Terlipressin was not genotoxic in the standard battery of tests. No carcinogenicity studies were submitted, which is considered acceptable given the short duration of use and the negative genotoxicity findings.

No studies were submitted to assess the effect of terlipressin on male or female fertility. Testicular changes in rats treated with ≥0.5 mg/kg/day IV terlipressin suggest some effects on male fertility may be expected with terlipressin treatment. The exposure (AUC) ratio at the NOEL was 0.3. Assessment of embryofetal toxicity relied on published papers with vasopressins. Gestational administration of LVP or arginine vasopressin caused reduced blood flow to the placenta and increased uterine contractions resulting in abortions in pregnant rabbits and limb malformations in rat fetuses. No studies examined the excretion of terlipressin or LVP in milk, or its effects on breastfed young.

Treatment related reactions were observed at the injection sites of rats and dogs. Trace to severe perivascular inflammation was seen at >0.12 mg/kg IV (3 times the 2 mg clinical dose on a mg/kg basis), with haemorrhage seen in male dogs treated with ≥0.0625 mg/kg IV (similar to the maximum clinical dose on a mg/kg basis). All reactions were reversible, but the data suggest injection site reactions may be seen in the clinical setting. Haemocompatibility was demonstrated in an in vitro assay.

The proposed specifications for impurities in the drug substance and degradants in the drug product are either below the ICH qualification thresholds or have been qualified.

In summary, only limited toxicology data were submitted. Published data with vasopressin analogues provides sufficient evidence of human fetal risk, supporting the proposed Pregnancy Category (D). The repeat dose toxicity studies were of 28 days duration. The short daily exposure to terlipressin, particularly in the studies in rats, indicates toxicities associated with prolonged vasoconstriction would not have been seen. Doses in the studies in dogs were generally quite low, and there were some discrepancies in the conduct of the pivotal study that impacts on the reliability of the findings.

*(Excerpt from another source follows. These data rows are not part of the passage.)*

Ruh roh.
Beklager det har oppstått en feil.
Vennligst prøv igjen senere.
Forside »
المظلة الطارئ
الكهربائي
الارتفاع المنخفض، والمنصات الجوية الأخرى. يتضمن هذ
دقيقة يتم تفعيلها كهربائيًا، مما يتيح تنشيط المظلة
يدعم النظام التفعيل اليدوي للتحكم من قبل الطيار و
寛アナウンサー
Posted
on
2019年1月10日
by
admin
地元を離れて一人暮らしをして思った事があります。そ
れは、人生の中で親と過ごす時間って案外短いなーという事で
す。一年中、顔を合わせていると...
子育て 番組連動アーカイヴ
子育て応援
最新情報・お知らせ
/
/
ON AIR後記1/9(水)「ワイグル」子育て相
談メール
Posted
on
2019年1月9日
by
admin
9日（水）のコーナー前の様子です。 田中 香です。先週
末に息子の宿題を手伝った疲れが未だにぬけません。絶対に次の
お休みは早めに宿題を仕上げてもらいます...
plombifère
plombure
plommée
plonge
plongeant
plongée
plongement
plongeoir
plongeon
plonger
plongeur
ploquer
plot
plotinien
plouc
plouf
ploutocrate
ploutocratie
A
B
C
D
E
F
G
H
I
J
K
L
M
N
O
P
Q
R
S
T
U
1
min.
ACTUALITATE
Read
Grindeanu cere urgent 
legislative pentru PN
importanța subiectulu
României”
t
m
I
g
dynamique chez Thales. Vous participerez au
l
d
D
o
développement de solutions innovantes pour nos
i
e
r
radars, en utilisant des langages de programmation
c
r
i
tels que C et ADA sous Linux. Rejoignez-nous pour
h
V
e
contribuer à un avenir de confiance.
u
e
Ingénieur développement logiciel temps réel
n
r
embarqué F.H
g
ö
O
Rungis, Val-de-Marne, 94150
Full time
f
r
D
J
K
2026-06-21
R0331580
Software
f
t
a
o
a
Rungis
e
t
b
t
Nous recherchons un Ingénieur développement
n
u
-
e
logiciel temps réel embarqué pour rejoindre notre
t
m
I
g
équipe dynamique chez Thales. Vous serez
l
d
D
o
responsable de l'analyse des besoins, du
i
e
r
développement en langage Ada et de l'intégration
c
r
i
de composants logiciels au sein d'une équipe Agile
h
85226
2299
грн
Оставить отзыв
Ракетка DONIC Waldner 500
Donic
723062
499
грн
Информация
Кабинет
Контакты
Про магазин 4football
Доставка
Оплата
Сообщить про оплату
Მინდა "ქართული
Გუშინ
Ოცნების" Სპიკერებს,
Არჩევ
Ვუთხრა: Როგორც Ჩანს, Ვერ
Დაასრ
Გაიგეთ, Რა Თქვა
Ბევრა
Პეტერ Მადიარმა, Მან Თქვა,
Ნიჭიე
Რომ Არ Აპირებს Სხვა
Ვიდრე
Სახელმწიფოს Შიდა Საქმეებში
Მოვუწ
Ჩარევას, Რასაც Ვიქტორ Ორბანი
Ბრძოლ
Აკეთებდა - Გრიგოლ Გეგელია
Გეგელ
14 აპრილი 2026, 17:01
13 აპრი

The full toxicological profile of terlipressin acetate is unlikely to have been revealed in the submitted data and the nonclinical studies were considered inadequate for a satisfactory risk assessment, and hence do not offer adequate support for the registration of terlipressin acetate (Lucassin) for the proposed clinical use. It was recognised that terlipressin has been in clinical use for more than 20 years in Europe, and therefore there may be sufficient clinical experience to offset the deficiencies in the nonclinical submission.

The sponsor contended that the nonclinical data should not be interpreted in isolation in the assessment of the risk/safety profile of terlipressin, citing a number of figures relating to clinical usage and citing a number of publications regarding postmarketing experience in other countries. It was, however, noted that it is not the realm of the nonclinical evaluator to comment on the clinical data. The conclusions from the nonclinical data remain as stated above.